If you’re waiting for me so break the silence…

The location of this particular theatrical masterpiece was the Hampstead Theatre, quite frankly, the most perfect location. Close enough to Hampstead and a hop, skip and jump from the Finchley Road. Alas, Freud’s statue no longer casts an eye over of all theatrical proceedings; it surely had to be Hampstead Theatre or bust. Freud held little interested in the stage, perhaps, when others around him decided to dream, he did, as he often declared too, simply decided to think.

As a mildly dysfunctional reviewer, the idea of looking through a Freudian window seemed entirely thrilling, and I hoped to leave with intrigue and controversy, and wishing for some solace from any wild Hysteria, in my life, it is never unexpected.

I tend to make a point of not reading any other reviews prior to watching a play. I prefer to offer a writer, and in this case the writer and director, Terry Johnson, a blank canvas on which to paint their words for me to experience entirely in my own way. Johnson’s script was thorough and intellectually witty. I was enthralled by the four main characters, Freud, Dali, Jessica and Yahuda, as they arrived on set in various states of undress, larking about in a selection of slapstick situations, somewhat unexpected but pleasant to behold. Dali was, should I be overly critical was slightly more Morecambe and Wise than Shakespeare.  And the entirely obscure hallucination, which harked back to an early Sci-fi party I attended last year, was unnecessary and, if anything, detracted rather than added to the overall experience.

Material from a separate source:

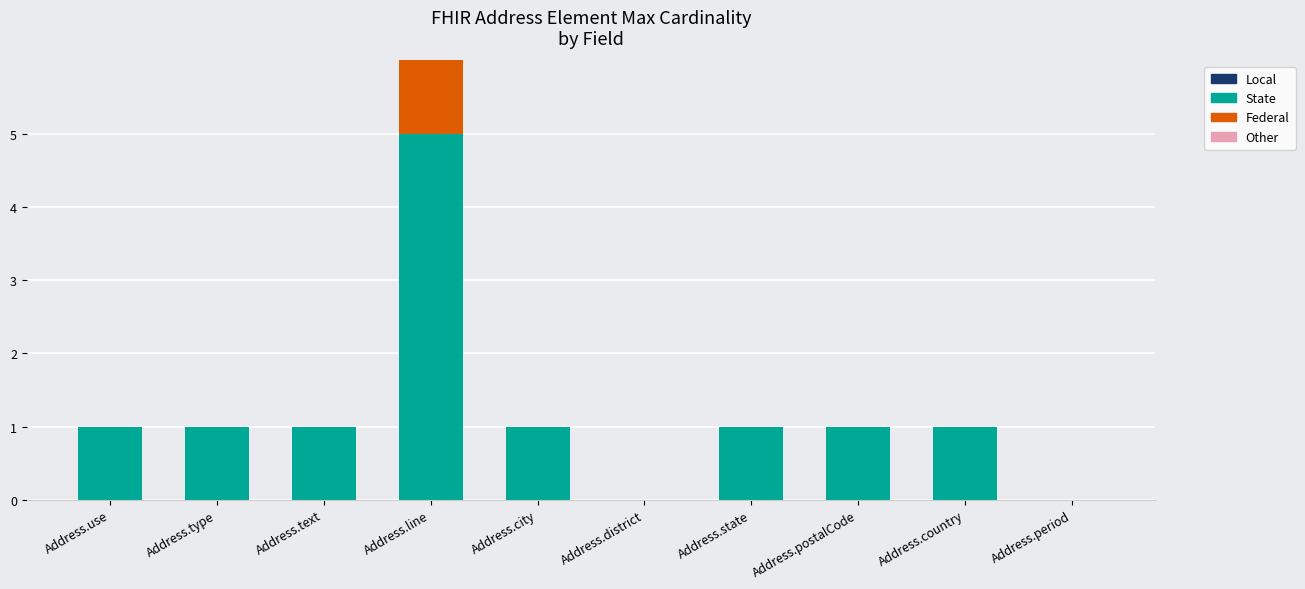

Does the chart contain stacked bars?

Yes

The direction, whilst centring on the darker side of Freudian history, was designed to inhabit and flow with the stage so beautifully designed for it. At no point, should misfalls or quirks have risen, never and quivered once unhinged the cast as they moved about scene simply waiting for a slip up. There it is. It fitted gently into a sentence. We all knew it was coming, and had all considered how it would be handled. As it was, this is the one point at which I wished to tut loud enough for all ears to hear. A Freudian slip, by definition, is a mistake. A blip. An error in speech, memory, or physical action. Should it have raised its head once, I would have nodded in acknowledgment, but thrice? The second wounded me and third, the third infuriated me and tore through the heart of a once exquisite script.

And now, dear reader, is the silence and the silence is now yours and yours alone.